__STORED DATA__:
◇ ◇ ◇ ◇

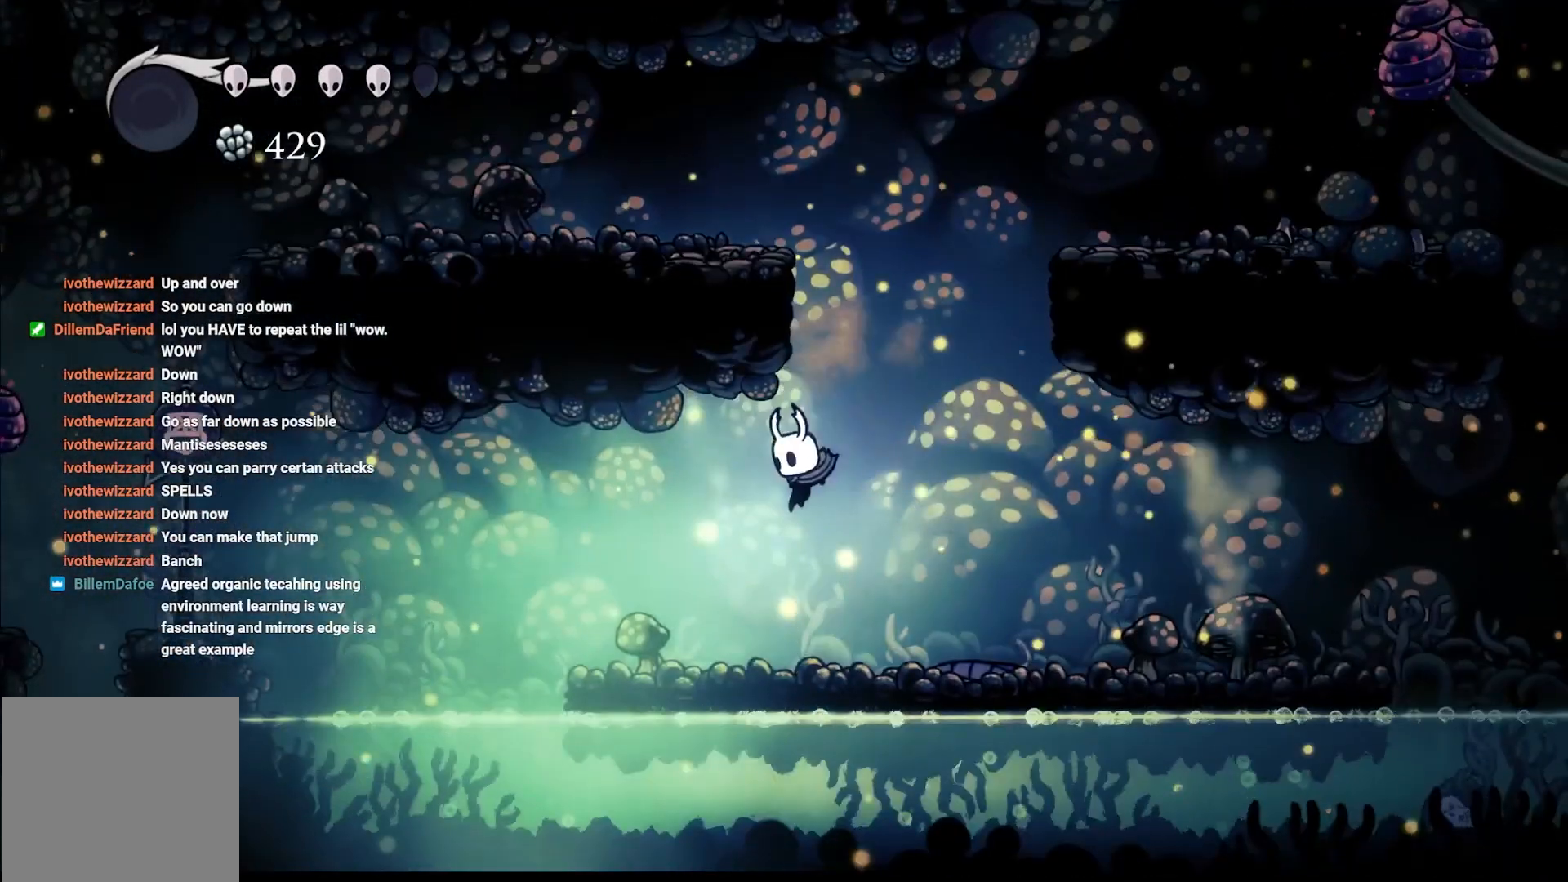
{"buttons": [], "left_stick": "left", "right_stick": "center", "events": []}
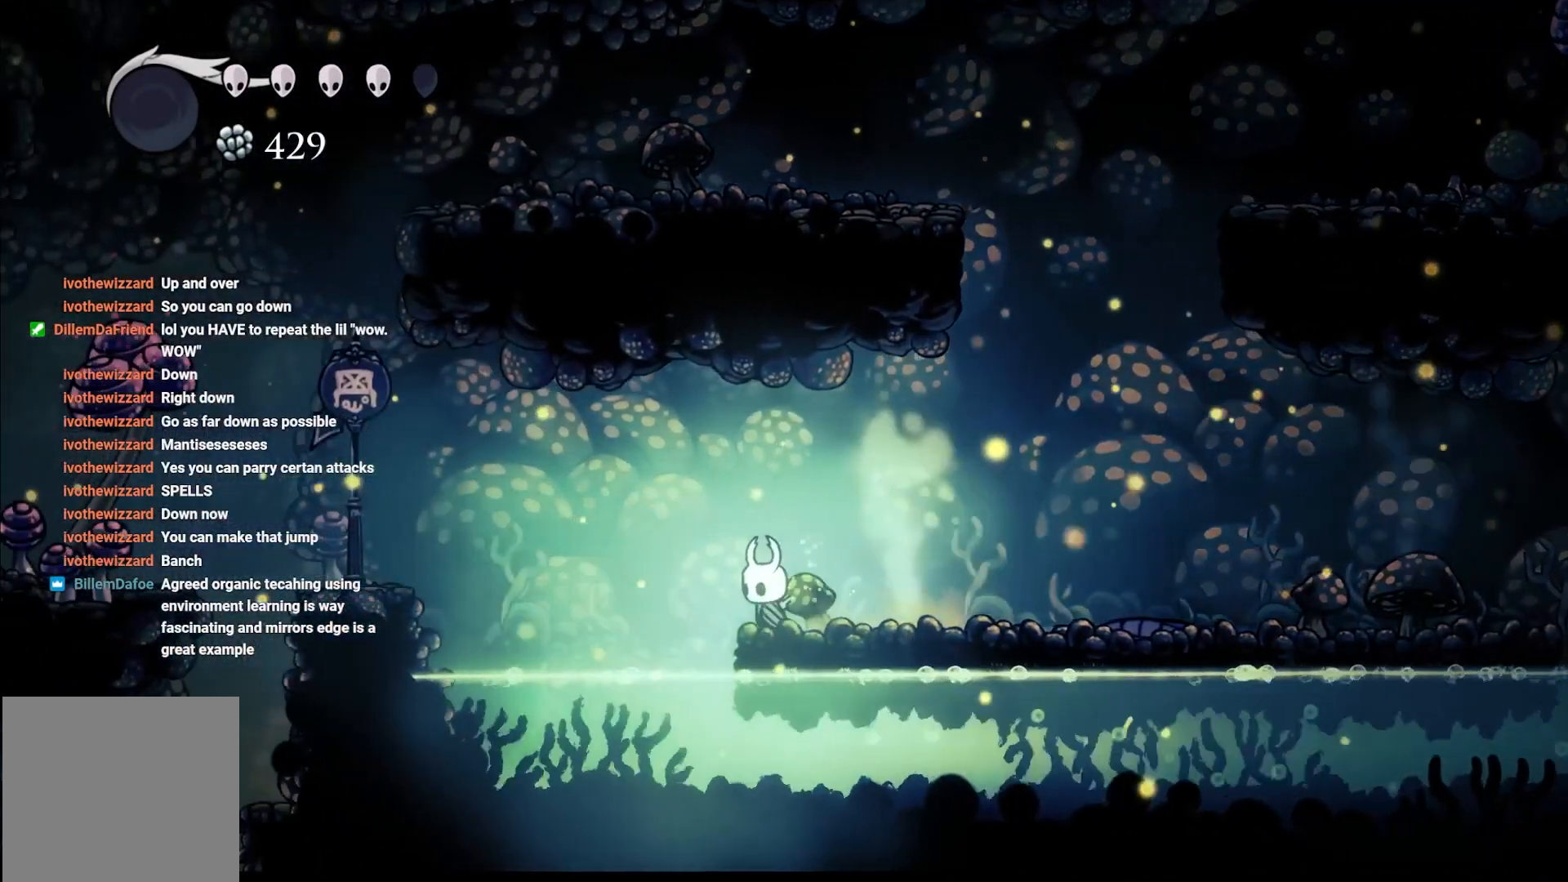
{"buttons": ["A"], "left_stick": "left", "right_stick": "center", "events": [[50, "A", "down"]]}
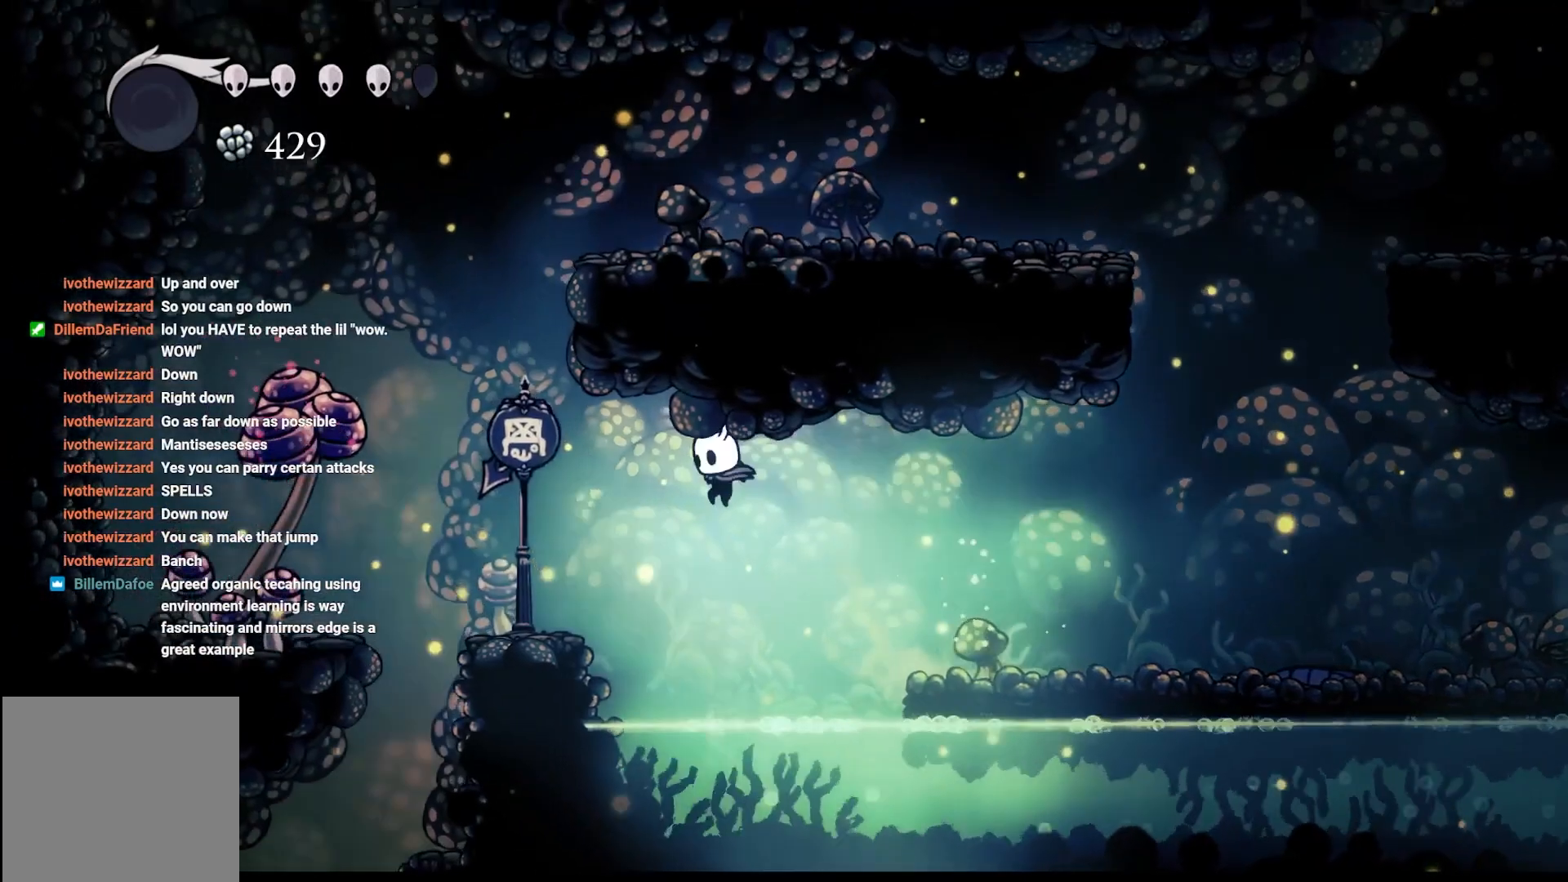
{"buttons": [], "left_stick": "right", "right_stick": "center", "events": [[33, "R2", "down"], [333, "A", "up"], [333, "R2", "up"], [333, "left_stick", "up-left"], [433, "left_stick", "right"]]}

◇ ◇ ◇ ◇

__TASK GOAL__:
Where a line of the data above includes "down", copy that line.

__RESPONSE TO THE TASK__:
{"buttons": ["A"], "left_stick": "left", "right_stick": "center", "events": [[50, "A", "down"]]}
{"buttons": [], "left_stick": "right", "right_stick": "center", "events": [[33, "R2", "down"], [333, "A", "up"], [333, "R2", "up"], [333, "left_stick", "up-left"], [433, "left_stick", "right"]]}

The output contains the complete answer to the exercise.